DOCUMENT -
□ □ □ □ □
At Lexington green, just as the sun came up, the advance British forces encountered the first of Revere’s alerted Minutemen led by a grizzled Indian fighter named John Parker.  77 minutemen stood in formation on the green nervously facing a representation of the most powerful military on earth, led by Major Pitcairn of the Royal Marines, who demanded the “rebels” immediately disarm and disperse.  Parker, fully aware of the gravity of the moment and the importance of how it had to evolve to secure the right side of history, had told his men earlier,  “Stand your ground. Don’t fire unless fired upon. But if they want to have a war, let it begin here.”  There appeared to be a brief moment of indecision as both sides realized what might result from a mistake, but a shot rang out, and the British fired a point blank volley into the Americans.  The damage was done. 8 Americans lay dead or dying and the British moved in and bayonetted.  The minutemen dispersed and retreated to Concord.  The British marched on to Concord and soon realized they were in a world of trouble.  Initially the town allowed them to search uninhibited, but it was obvious that the weapons stores had already been removed, and the British became frustrated and burned downed several structures in town.  British detachments moved to secure the bridges into town, and at the Old North Bridge it became clear the honeybees were being replaced by hornets.  Minutemen were waiting for them on the bridge, and this time they didn’t just accepted the punishment delivered at Lexington.  The volley was returned, and this time there were dead on both sides. As Ralph Waldo Emerson famously described,

By the rude bridge that arched the flood
Their flag to freedom’s breeze unfurled
Here once the embattled farmers stood
And fired the shot heard’round the world

The British retreated, and it became apparent that a potential calamity was underway.  The officers began to retreat back toward the safety of Boston, and the extent of the hornet’s nest they had kicked over became apparent.  The march back to Boston became a Hell’s road, facing a fully aroused guerrilla force, having been made aware of the morning’s events and sacrifices, that sought nothing short of full annihilation of the 700.  Behind every rock and tree for twenty miles, a diffuse force of militia trained in the savage warfare of the Indian conflicts, snippered, ambushed, and harassed the beleaguered British force to massive loss, saved only by a rescue force from Boston that brought heavy artillery and cavalry to bear.  The proud British force had been decimated with 0ver 250 casualties compared to 88 for the American militia, and came within an eye-blink of complete annihilation.  The British, who hoped to assert complete authority, now found themselves under siege in Boston ringed by an entire countryside of furious hostility.

There was no going back from the brink, and the whirlwind was unleashed.  The fighting was more savage than anyone could have predicted, and the losses stunning to the British. The Americans recognized the next battles would be of epically greater scale and began to form a Continental Army led by a Virginian named George Washington.   The British saw that this was no longer a mob action led by a small minority, but a growing fire that could consume their hard won dominance in North America.
□ □ □ □ □
DATA -

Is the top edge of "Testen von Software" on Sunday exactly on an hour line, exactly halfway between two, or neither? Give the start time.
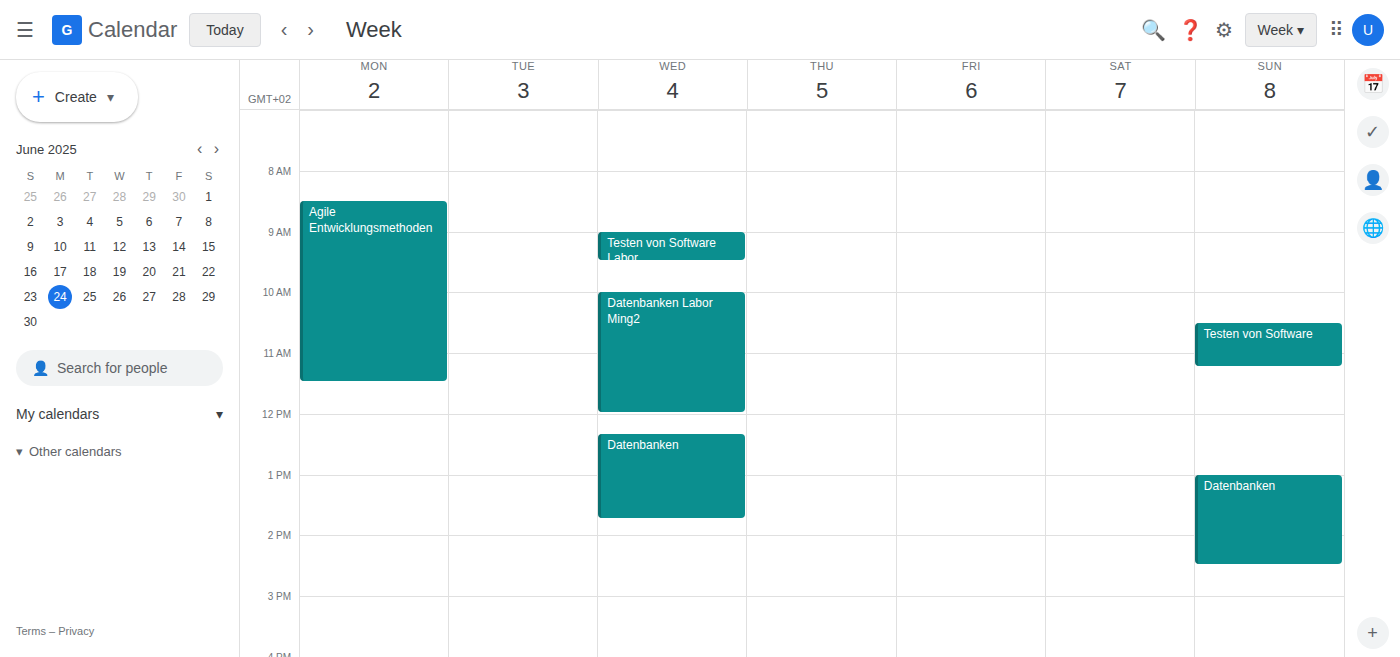
10:30 AM -- halfway between the 10 AM and 11 AM lines.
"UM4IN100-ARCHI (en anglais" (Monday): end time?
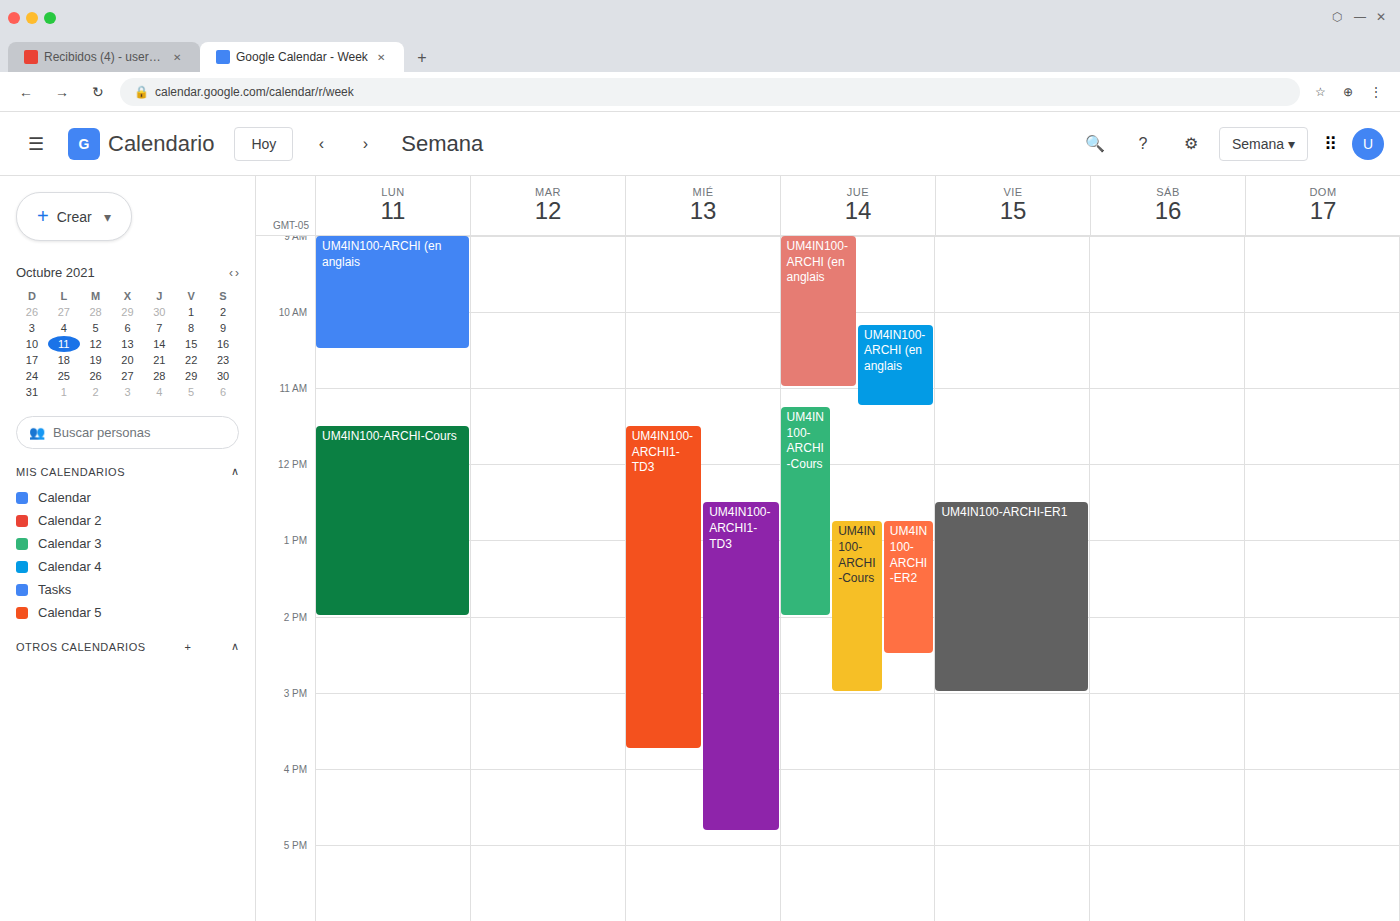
□ □ □ □ □
EXERCISE INSTRUCTIONS -
1. Can you rewrite the paragraph of the Lexington and Concord text that begins "There was no going back from the brink" as a short bulleted list of its main facts?
2. Could you print the part of the Lexington and Concord text starting at "There was no" and ending at "in North America."?

PROBLEM SOLUTIONS -
1.
- There was no going back, and the whirlwind had been unleashed.
- The fighting was more savage than anyone had predicted, and British losses were stunning.
- Expecting battles of far greater scale, the Americans began forming a Continental Army led by a Virginian named George Washington.
- The British saw that this was no longer a mob action led by a small minority but a growing fire that could consume their hard-won dominance in North America.

2.
There was no going back from the brink, and the whirlwind was unleashed.  The fighting was more savage than anyone could have predicted, and the losses stunning to the British. The Americans recognized the next battles would be of epically greater scale and began to form a Continental Army led by a Virginian named George Washington.   The British saw that this was no longer a mob action led by a small minority, but a growing fire that could consume their hard won dominance in North America.